These days, public schools are facing great disparities in funding, and teachers and students continue to struggle with high-stakes testing. In some places, teachers face these realities with the awareness that their salaries could be reduced or eliminated. It is complex and deeply challenging.
In the midst of all of this, however, there is a story of educational success that you need to know. In fact, the nation needs to know this story, because it could change the ways we design curriculum, evaluate student learning, and empower our students to affect change in their own communities.
This has all taken place in Ypsilanti, Michigan.
Susan Santone is the Founder and Executive Director of Creative Change Educational Solutions. She and her excellent team of fellow consultants work with educators in public schools. They help teachers and administrators restructure their curriculum so that students gain academic mastery while they learn about human needs on local and global levels.
On their website, Susan Santone addresses an educational dilemma in this way:
“What do you do if you’re a teacher, and everything you’re passionate about is largely absent from the curriculum?
“This is the dilemma I faced more than 20 years ago when I was teaching in the public schools. I was immersing myself in learning about global issues such as hunger and human rights, and desperately searching for a way to bring these issues into education. I envisioned classrooms as places where students learned to solve the problems affecting their futures and communities. To bring this about, I founded Creative Change in 2002 built on the values of equity, democratic education, sustainability, and research-based practices. Since then, our mission has been to help educators with curriculum transformation for better schools, more impassioned teachers, and fully engaged students.”
So let’s hear the success stories from Ypsilanti Public Schools in her own words. Susan Santone recently gave a Tedx talk about them:
In her Tedx talk, Susan Santone describes the ways that Creative Change Educational Solutions helped teachers redesign an ancient civilizations course for middle school students. “What could be less relevant to a seventh grader than the aqueducts of Rome?” she asks.
To transform their learning, teachers turned stories of the past into lessons about the future of Ypsilanti. Along with their students, they pondered which conditions and practices of the ancient past led to the rise and fall of civilizations.
While learning this material, students turned their attention to local and global questions of sustainability, and as a culminating event for the class, students organized their own Community Sustainability Summit which was attended by the mayor of Ypsilanti, township supervisors, and leaders from public health and public safety. Students learned academic material and created change in their own communities. The academic scores on their pre- and post-test rose by 40%.

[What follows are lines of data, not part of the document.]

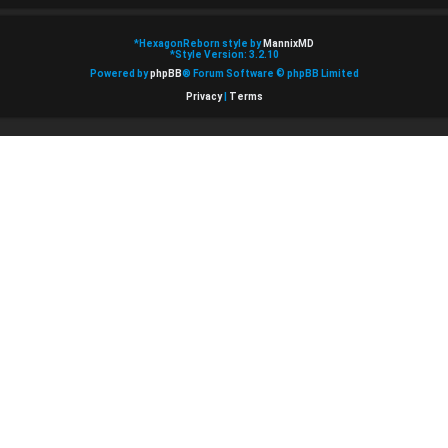
*
HexagonReborn style by
MannixMD
*
Style Version: 3.2.10
Powered by
phpBB
® Forum Software © phpBB Limited
Privacy
|
Terms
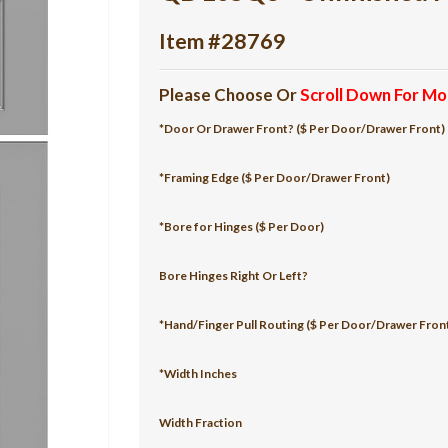
Item #28769
Please Choose Or
Scroll Down For Mo
*Door Or Drawer Front? ($ Per Door/Drawer Front)
*Framing Edge ($ Per Door/Drawer Front)
*Bore for Hinges ($ Per Door)
Bore Hinges Right Or Left?
*Hand/Finger Pull Routing ($ Per Door/Drawer Fron
*Width Inches
Width Fraction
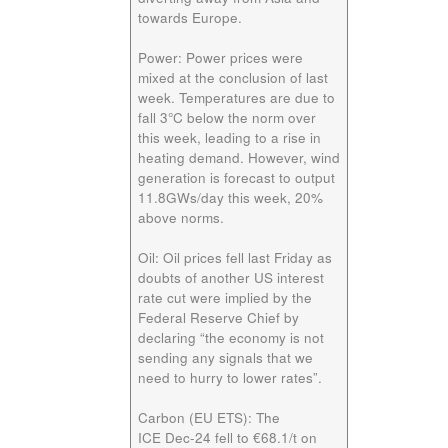
towards Europe.
Power:
Power prices were
mixed at the conclusion of last
week. Temperatures are due to
fall 3°C below the norm over
this week, leading to a rise in
heating demand. However, wind
generation is forecast to output
11.8GWs/day this week, 20%
above norms.
Oil:
Oil prices fell last Friday as
doubts of another US interest
rate cut were implied by the
Federal Reserve Chief by
declaring “the economy is not
sending any signals that we
need to hurry to lower rates”.
Carbon (EU ETS):
The
ICE
Dec-24
fell to €68.1/t on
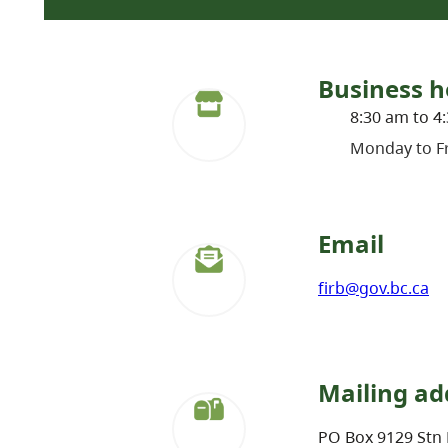
Business h
8:30 am to 4
Monday to Fr
Email
firb@gov.bc.ca
Mailing ad
PO Box 9129 Stn 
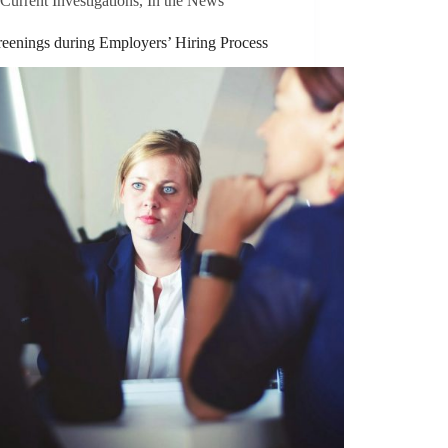
Current Investigations
,
In the News
reenings during Employers’ Hiring Process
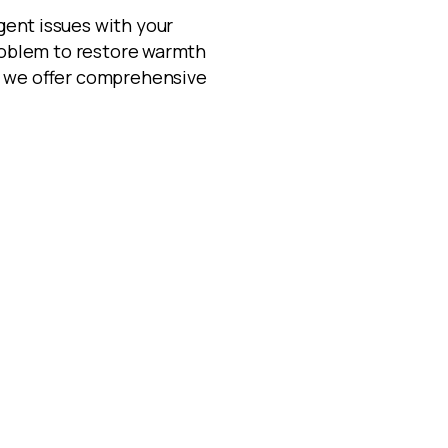
gent issues with your
problem to restore warmth
s, we offer comprehensive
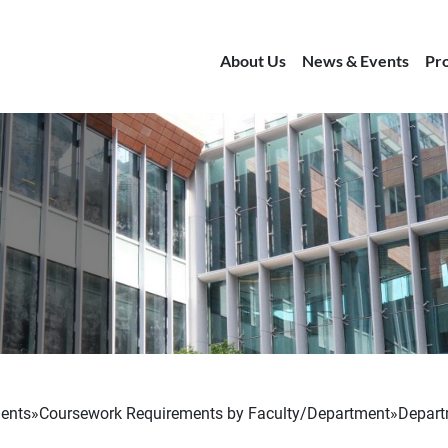
About Us
News & Events
Pr
ents
Coursework Requirements by Faculty/Department
Depart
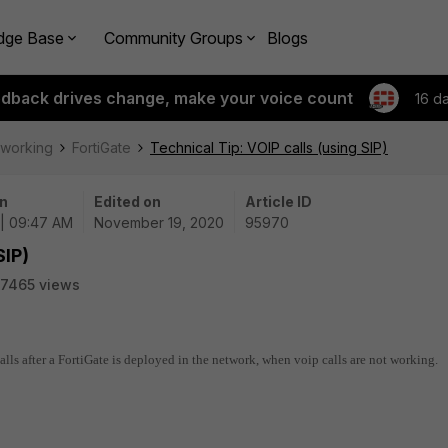
dge Base
Community Groups
Blogs
edback drives change, make your voice count
16 d
tworking
FortiGate
Technical Tip: VOIP calls (using SIP)
n
Edited on
Article ID
 | 09:47 AM
November 19, 2020
95970
SIP)
7465 views
calls after a FortiGate is deployed in the network, when voip calls are not working.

Susan Santone says that their second project had even more remarkable results. She and her team helped teachers redesign their U.S. History course so that students could delve into the studies of institutional discrimination, racism, and the struggle for equality. Students began to wonder why Ypsilanti’s population is 30% African-American, but the makeup of Ypsilanti Public Schools is 70% African-American. This opened up opportunities for students and teachers to analyze segregation, white flight, and the U.S. policies of the past and present which have enabled these trends.
The academic results were astounding. Scores of a rigorous pre- and post-test rose by 95%. Students became engaged in their studies, and they began to create connections between their curriculum, opportunities for change, and their own leadership.
It is clear that Creative Change Educational Solutions has much to teach us.